Arguably, matrices are not playing a large role in the statement of the theorem: it is just a statement about a random polynomial {\varphi}, where the model happens to be “take a random matrix with independent entries and take its characteristic polynomial”. The theorem should be true for any good model for a random polynomial of high degree. For example, in the “independent (or restricted) coefficients model”, the coefficients of {\varphi} are independent with some fixed distribution. For this model the corresponding statements were proved recently by Bary-Soroker–Kozma (see also Bary-Soroker’s blog post) and Breuillard–Varju, and I certainly borrow a lot from those papers. However, the common ground is isolated to the local–global principle that reduces the problem to a problem modulo {p}, and there the commonality ends. The independent coefficients case becomes a question about a certain kind of random walk (see the Breuillard–Varju paper) mod {p}, whereas the characteristic polynomial case becomes a problem about counting eigenvalues of a random matrix mod {p}.

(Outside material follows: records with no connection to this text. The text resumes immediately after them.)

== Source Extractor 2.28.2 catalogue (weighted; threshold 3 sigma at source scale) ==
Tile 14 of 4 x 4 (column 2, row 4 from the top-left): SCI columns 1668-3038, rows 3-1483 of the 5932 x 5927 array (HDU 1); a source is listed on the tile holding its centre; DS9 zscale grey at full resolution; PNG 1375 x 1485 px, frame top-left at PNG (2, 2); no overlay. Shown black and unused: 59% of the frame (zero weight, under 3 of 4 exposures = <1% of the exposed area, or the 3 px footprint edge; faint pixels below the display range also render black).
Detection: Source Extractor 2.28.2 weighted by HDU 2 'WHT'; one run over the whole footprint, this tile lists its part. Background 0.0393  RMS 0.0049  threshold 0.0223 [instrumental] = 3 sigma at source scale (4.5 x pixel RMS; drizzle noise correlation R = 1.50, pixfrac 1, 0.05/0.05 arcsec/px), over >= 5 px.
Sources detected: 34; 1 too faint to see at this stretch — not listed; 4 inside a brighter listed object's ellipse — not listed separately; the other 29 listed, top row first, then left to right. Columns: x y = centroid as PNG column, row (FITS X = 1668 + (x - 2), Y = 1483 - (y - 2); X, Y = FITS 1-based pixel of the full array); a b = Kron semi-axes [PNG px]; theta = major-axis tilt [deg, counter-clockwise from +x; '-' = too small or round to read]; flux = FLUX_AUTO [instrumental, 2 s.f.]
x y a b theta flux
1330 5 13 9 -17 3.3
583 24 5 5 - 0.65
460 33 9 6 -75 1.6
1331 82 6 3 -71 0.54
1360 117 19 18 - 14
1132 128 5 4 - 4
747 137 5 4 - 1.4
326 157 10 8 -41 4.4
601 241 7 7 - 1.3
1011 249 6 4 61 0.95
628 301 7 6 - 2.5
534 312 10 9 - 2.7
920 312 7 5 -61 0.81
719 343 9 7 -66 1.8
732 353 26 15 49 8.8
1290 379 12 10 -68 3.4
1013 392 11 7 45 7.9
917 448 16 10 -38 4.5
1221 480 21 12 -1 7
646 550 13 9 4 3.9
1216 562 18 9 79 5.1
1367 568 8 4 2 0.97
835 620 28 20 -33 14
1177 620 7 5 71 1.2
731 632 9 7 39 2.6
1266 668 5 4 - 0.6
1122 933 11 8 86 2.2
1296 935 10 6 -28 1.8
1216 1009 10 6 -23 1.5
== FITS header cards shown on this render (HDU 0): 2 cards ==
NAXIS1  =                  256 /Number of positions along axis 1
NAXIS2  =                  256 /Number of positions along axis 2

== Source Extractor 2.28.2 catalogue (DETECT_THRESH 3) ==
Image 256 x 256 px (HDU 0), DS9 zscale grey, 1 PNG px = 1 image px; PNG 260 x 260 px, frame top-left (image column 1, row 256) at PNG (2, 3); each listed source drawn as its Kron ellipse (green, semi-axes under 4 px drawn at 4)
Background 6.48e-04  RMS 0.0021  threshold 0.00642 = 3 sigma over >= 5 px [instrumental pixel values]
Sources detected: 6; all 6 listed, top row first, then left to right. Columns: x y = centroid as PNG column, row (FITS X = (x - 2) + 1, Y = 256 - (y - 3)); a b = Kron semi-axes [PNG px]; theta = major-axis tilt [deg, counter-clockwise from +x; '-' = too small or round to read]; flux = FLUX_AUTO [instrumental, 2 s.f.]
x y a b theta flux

There are many beautiful questions and mysteries about random polynomials. See for example the many high-definition pictures on John Baez’s website here showing the roots of random polynomials with independent coefficients. In many ways, taking the characteristic polynomial of a random matrix is actually a more natural model of a random polynomial, and some aspects become simpler. For example, I bet that the {A_n} vs {S_n} question will be settled sooner in the case of a random characteristic polynomial than in the case of independent coefficients.